Chart comprehension data
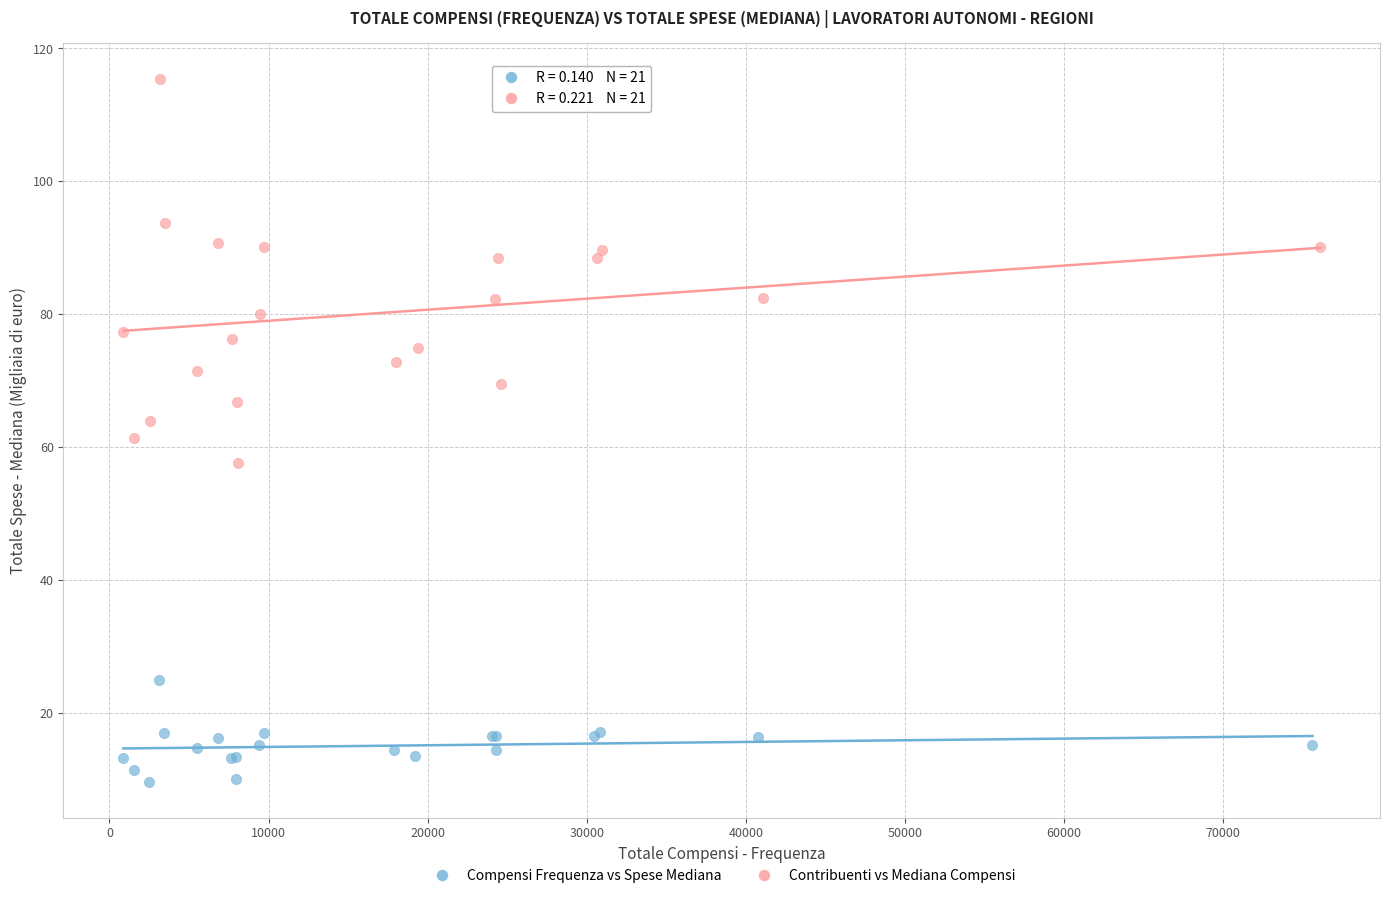

Which series has the largest Y range (max minus min)?

Contribuenti vs Mediana Compensi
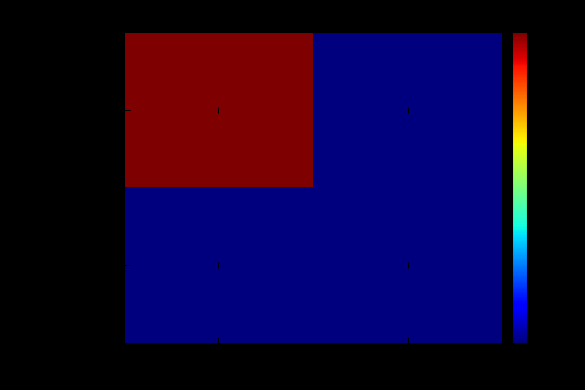

Which has a higher value, -1 or 1?

-1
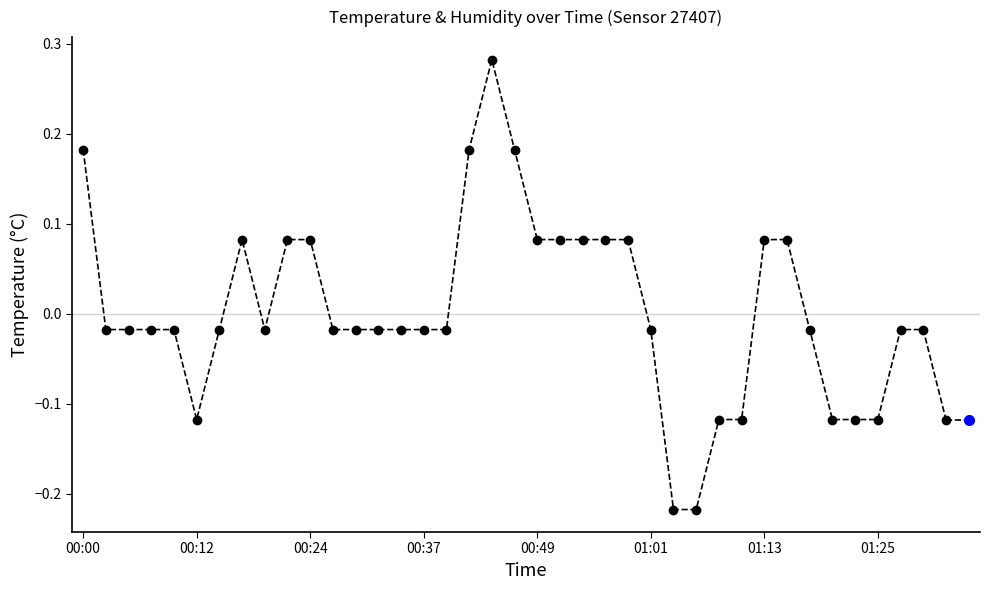

What is the difference between the maximum and minimum values?

0.5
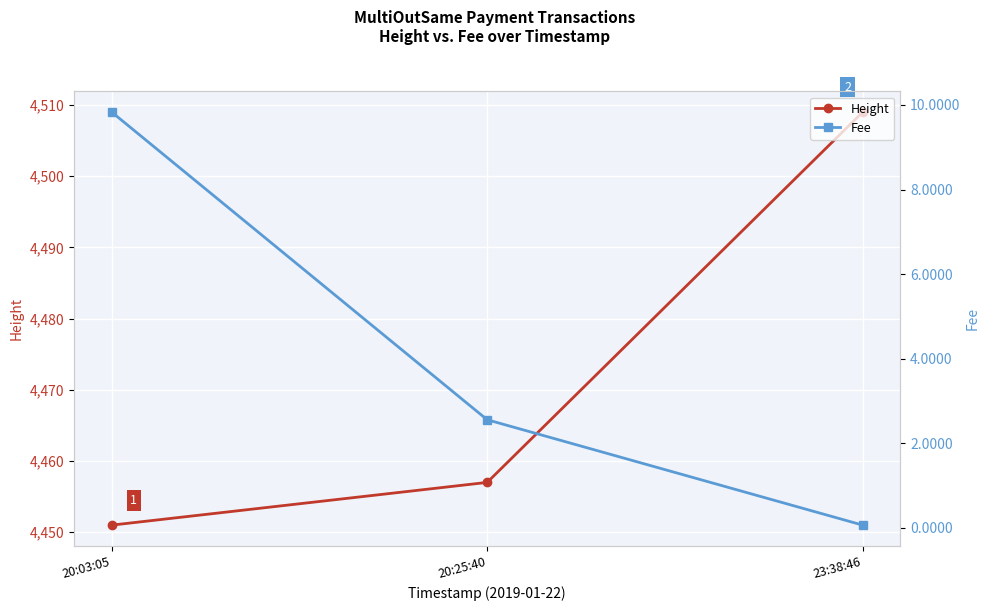

Reading right to left, extract all data points from this chart.

Height: 23:38:46=4509.0	20:25:40=4457.0	20:03:05=4451.0
Fee: 23:38:46=0.1	20:25:40=2.6	20:03:05=9.8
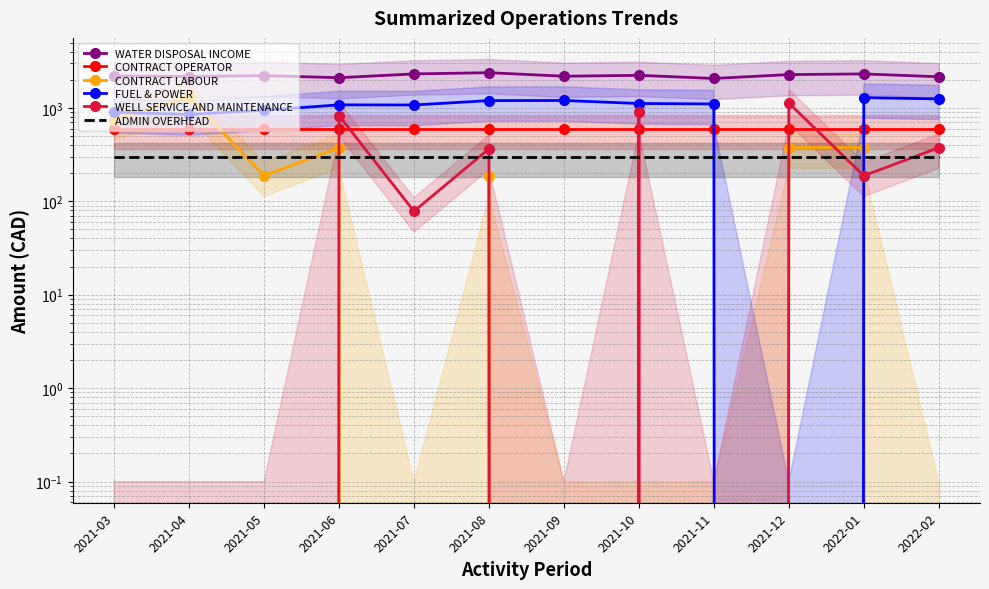

At which category is the sum across all series the highest?

2021-06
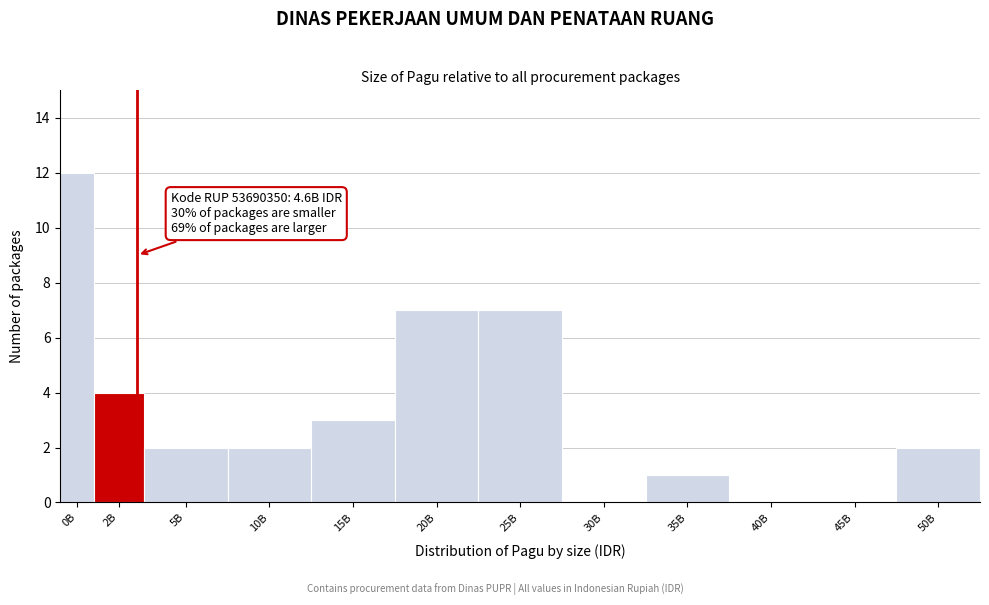

Reading left to right, transcribe all the data shown in this chart.

0B=12	2B=4	5B=2	10B=2	15B=3	20B=7	25B=7	30B=0	35B=1	40B=0	45B=0	50B=2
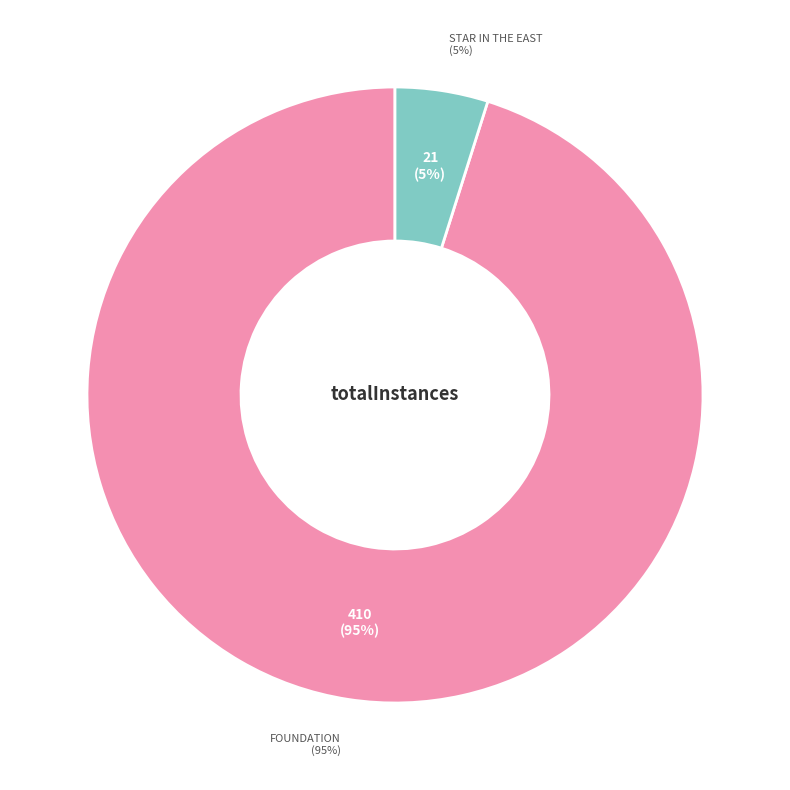

Does FOUNDATION account for over 50% of the chart?

Yes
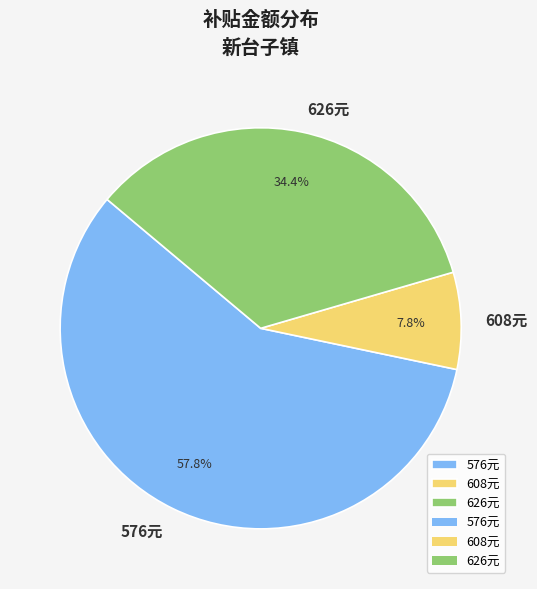

Count the number of slices in the pie.

3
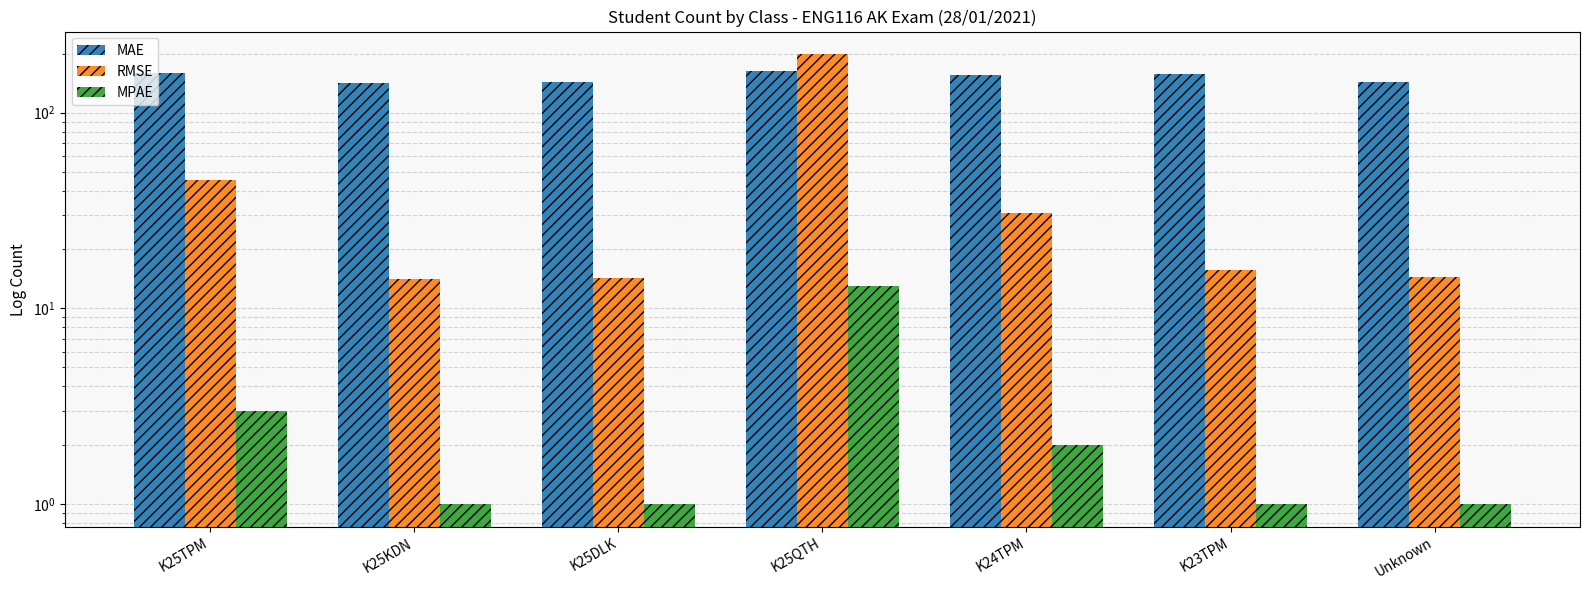

How many series are shown in this chart?

3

Problem description: Locate each line in the entries that contains the string "left", matching case, and copy those lines.

Exercise response:
Reading right to left, extract all data points from this chart.
Reading left to right, transcribe all the data shown in this chart.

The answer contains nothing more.